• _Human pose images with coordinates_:
+++++

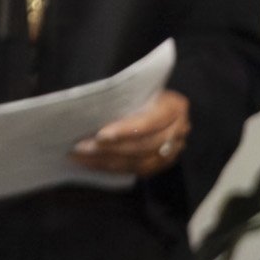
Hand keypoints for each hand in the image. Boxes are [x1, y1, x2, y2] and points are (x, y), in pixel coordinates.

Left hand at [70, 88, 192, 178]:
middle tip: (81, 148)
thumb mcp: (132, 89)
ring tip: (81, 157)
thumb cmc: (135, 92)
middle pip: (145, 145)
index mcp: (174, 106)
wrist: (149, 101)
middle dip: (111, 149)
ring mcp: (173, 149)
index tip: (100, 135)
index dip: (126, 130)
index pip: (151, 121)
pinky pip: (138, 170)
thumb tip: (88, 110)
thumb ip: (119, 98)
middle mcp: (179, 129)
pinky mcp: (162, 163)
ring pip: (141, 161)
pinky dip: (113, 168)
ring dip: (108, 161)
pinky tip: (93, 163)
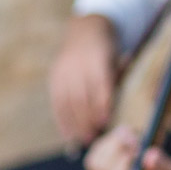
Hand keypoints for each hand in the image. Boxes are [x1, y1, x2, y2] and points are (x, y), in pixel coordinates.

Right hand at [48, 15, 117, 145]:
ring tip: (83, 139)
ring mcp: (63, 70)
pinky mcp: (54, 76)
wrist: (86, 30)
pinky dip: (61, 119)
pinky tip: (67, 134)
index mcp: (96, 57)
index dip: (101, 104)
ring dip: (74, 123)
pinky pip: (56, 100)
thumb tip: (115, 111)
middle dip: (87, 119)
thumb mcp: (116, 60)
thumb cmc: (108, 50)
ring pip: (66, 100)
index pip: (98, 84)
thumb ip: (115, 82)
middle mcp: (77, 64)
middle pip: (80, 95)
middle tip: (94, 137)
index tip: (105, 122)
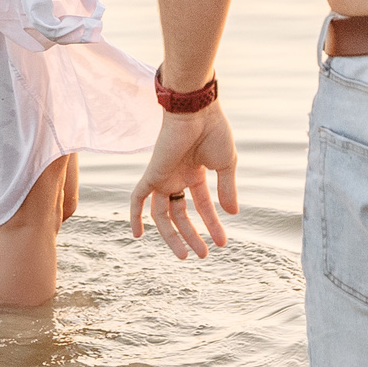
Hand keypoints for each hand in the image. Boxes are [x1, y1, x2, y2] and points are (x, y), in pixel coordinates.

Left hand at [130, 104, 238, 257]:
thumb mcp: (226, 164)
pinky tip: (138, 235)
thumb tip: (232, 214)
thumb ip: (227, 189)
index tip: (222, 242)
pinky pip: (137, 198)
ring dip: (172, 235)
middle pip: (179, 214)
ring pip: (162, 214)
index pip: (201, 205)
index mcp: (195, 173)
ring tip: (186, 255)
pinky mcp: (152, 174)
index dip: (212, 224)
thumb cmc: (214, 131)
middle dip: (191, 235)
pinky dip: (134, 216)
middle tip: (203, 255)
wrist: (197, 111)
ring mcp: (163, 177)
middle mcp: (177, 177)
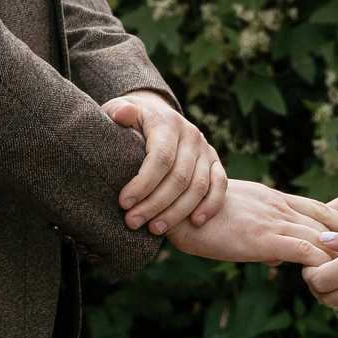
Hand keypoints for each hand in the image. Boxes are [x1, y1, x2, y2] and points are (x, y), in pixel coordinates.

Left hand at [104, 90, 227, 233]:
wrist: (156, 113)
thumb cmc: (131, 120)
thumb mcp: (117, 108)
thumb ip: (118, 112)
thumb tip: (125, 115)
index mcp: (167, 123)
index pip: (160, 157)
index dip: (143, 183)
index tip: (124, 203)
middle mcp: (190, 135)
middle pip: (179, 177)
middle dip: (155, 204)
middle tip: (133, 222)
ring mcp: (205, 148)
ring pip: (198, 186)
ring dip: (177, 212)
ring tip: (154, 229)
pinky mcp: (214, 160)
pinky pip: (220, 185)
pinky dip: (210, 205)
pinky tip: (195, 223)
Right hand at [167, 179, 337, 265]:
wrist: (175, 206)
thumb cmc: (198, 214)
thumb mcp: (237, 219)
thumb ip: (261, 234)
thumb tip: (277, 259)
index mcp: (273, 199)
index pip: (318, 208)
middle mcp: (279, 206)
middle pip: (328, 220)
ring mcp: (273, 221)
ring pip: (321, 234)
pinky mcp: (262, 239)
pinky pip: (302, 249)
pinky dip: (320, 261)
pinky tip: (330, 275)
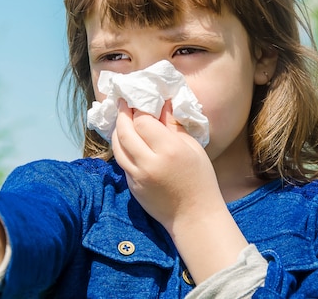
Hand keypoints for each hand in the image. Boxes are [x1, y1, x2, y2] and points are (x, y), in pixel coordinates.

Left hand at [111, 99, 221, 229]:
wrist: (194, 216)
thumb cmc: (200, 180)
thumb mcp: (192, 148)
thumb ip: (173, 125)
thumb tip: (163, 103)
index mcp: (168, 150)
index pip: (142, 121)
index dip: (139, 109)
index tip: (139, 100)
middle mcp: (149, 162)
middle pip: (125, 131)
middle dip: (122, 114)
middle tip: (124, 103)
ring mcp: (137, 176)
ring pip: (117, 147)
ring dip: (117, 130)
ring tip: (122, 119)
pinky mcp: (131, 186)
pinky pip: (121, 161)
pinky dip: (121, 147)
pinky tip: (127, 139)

+++++

• _What you need to do_:
Whenever a line above has the word "wrist" in it, copy that line.

• _Problem solution_:
wrist: (149, 101)
wrist: (86, 30)
wrist: (197, 111)
wrist: (156, 113)
wrist: (175, 206)
wrist: (194, 216)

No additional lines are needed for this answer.